Not every child with signs of UPJO needs surgical intervention. On the contrary. Less than 50% of children diagnosed with UPJO need surgical treatment. The Pediatric Urology Department at Shaare Zedek was one of the first in the world to start adopting this conservative approach in these cases. As of today, more than 1,000 children are under the department’s supervision and only 40% of them needed surgical repair.

A child with UPJO will need surgical repair in the following cases:

If there is deterioration in kidney function during the monitoring stages or if they have low kidney function after birth.

If, in the MAG-3 kidney mapping test, doctors identify a significant obstruction or note clinical symptoms such as urinary tract infections or waist pains.

The Pediatric Urology Department has much experience in treating children with UPJO, as is evident from participation in many international conventions and articles on the subject in some of the leading Pediatric Urology journals:

https://www.ncbi.nlm.nih.gov/pubmed/19692031 [article from 2009]

https://www.ncbi.nlm.nih.gov/pubmed/16504374 [article from 2006]

https://www.ncbi.nlm.nih.gov/pubmed/12081774 [article from 2002]

https://www.ncbi.nlm.nih.gov/pubmed/10458427 [article from 1999]

Links to-PubMed


Surgical Methods for Correcting UPJO

If it is decided that surgical repair is the solution, there are two main approaches: open surgery and micro-invasive surgery (Laparoscopy).

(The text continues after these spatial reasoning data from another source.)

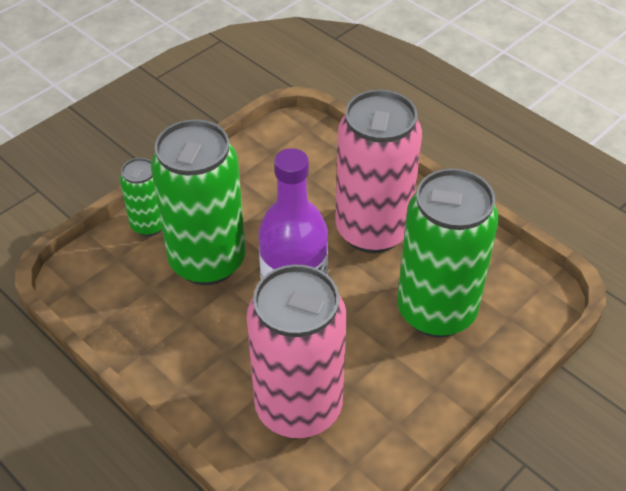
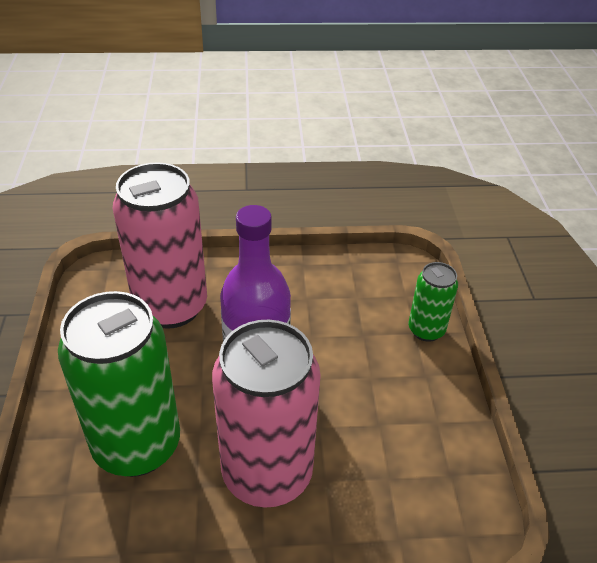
camera: 130 degrees right, 5 degrees down
(207, 261) = (350, 340): green can -> none

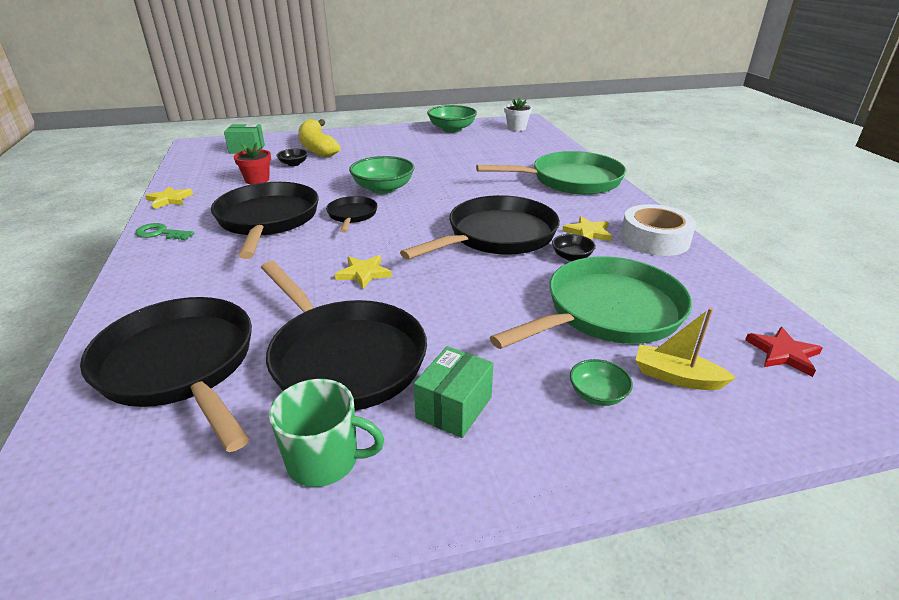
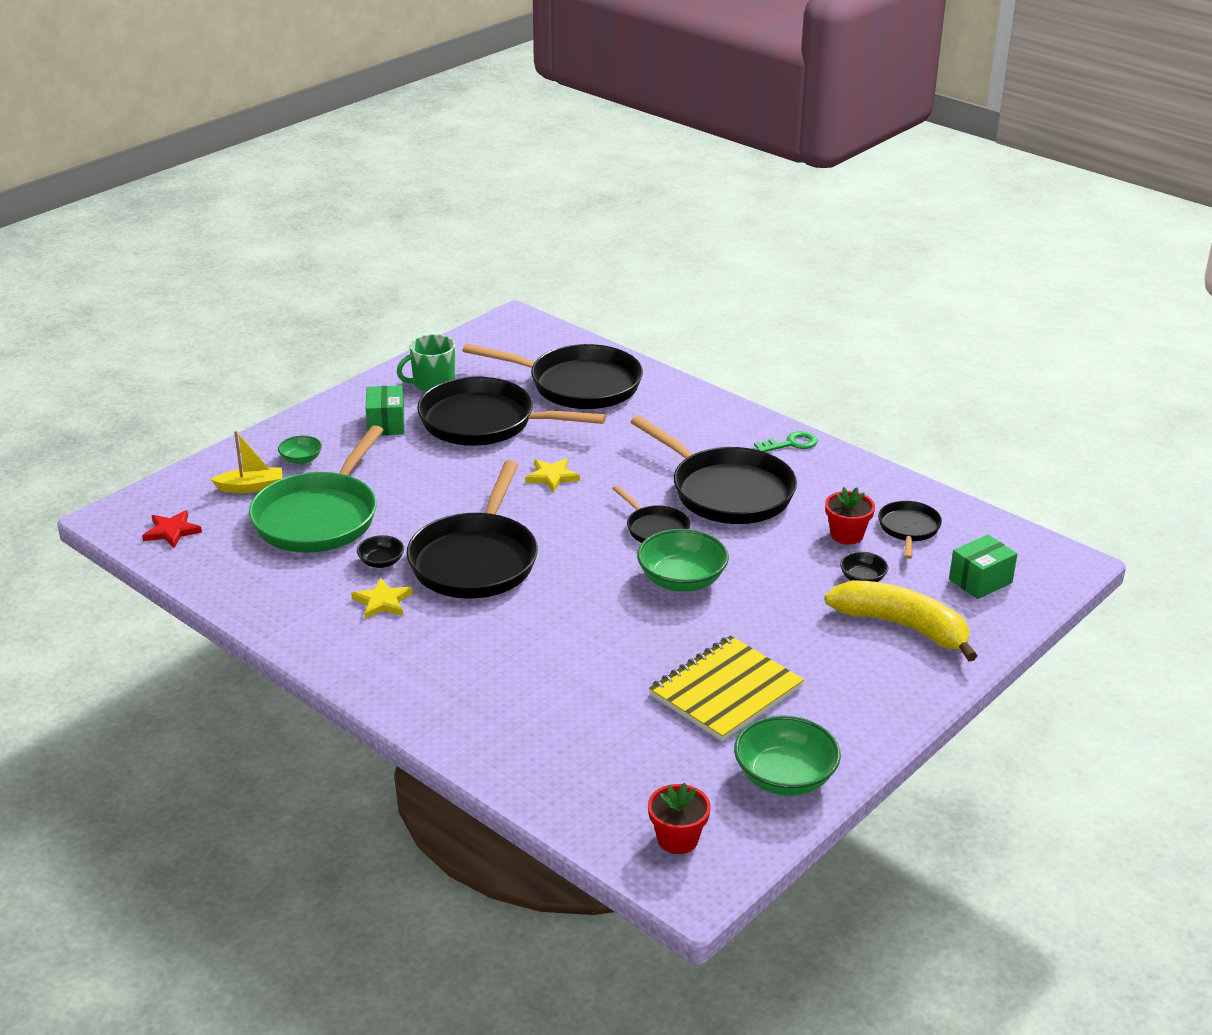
camera: 145 degrees right, 0 degrees up
(169, 199) = (872, 475): yellow star -> none
(222, 173) = (908, 529): none -> black pan
(434, 151) = (726, 691): none -> yellow notebook
(516, 128) = (677, 839): white flower pot -> red flower pot
(570, 180) = (462, 696): green pan -> none
(654, 239) = (304, 619): white tape -> none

Open surgery is a standard operation we have been performing in the department for years. In recent years we have made some changes in order to obtain better cosmetic results and to enable earlier discharge from hospital. We always want to let the child go back to his or her home and natural surroundings as quickly as possible.

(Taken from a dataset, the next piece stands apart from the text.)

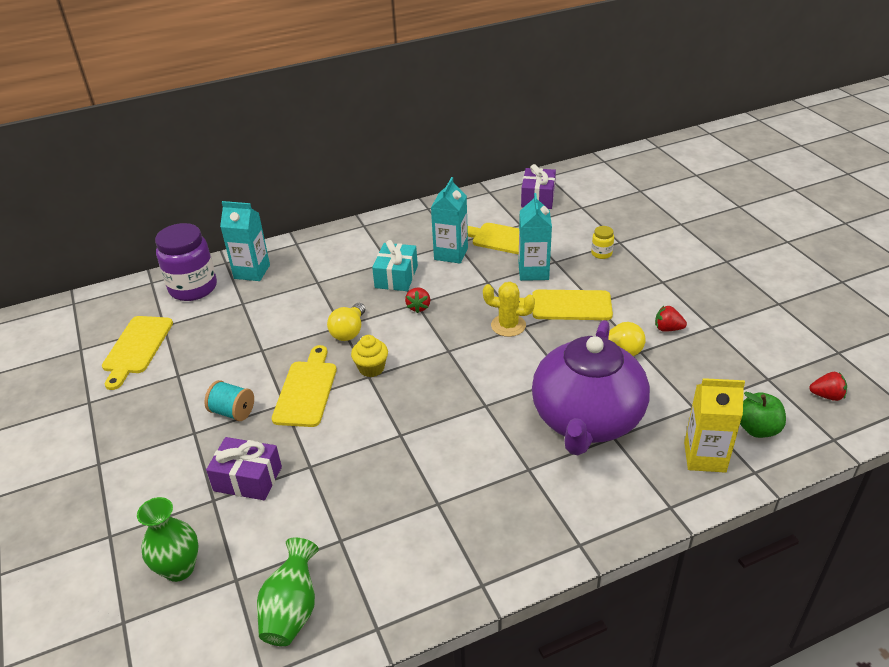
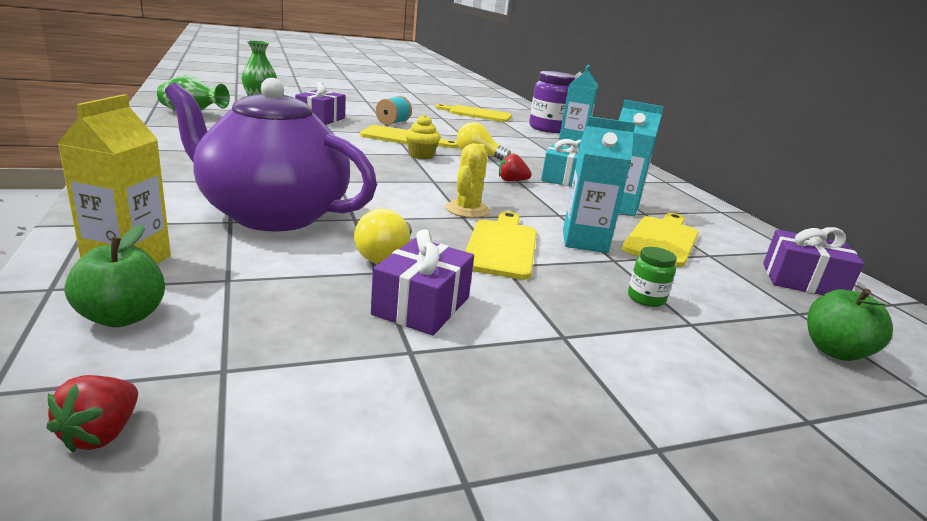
camera: 90 degrees right, 15 degrees down
(601, 253) = (646, 298): yellow jar -> green jar
(616, 205) = (835, 351): none -> green apple
(667, 329) = (421, 306): red strawberry -> purple gift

The surgery involves a 4cm incision in the waist. After removing the affected renal pelvic area, we perform anastomosis (linkage) between the remaining part of the renal pelvis and the ureter above the nephrostome. This is a tube of which part enters the bladder area and part stays outside the patient’s body to aid kidney drainage in the first 48 hours after surgery. After that, the nephrostome is sealed and kept under dressing on the child’s waist.

The child is then discharged and returns to the clinic after about 4-6 weeks to have the tube removed. This is a simple procedure lasting a few seconds with no need for sedation. It is worth noting that even while the child is carrying the sealed tube, he or she can return to normal activity in nursery, kindergarten or school. Parents only need to change the dressing regularly. 

With children over 4, or children on whom we need to perform micro-invasive surgery for technical reasons, we conduct a laparoscopy using small incisions. The laparoscopy maintains the surgical principles of open surgery, just using smaller incisions in the body. After the operation, the patient is discharged with an internal stent. In such a case, the child must have the stent removed, a procedure done in the Urology Institute under anesthetic or heavy sedation about 6 weeks after the initial surgery. 


If, after initial evaluation, the doctors decide on conservative treatment (ie only to monitor, not to operate), the newborn child will undergo periodical ultrasound tests every 3-6 months. In rarer cases they may also undergo the mapping test to ensure that kidney function remains intact.

If doctors decide to perform surgery, the first ultrasound will be done about three months after the operation. Six months after is the mapping test (MAG-3), which will show whether kidney function has indeed improved and the obstruction has not relapsed. Based on the results of these tests and as necessary, the doctors will decide when to perform future tests.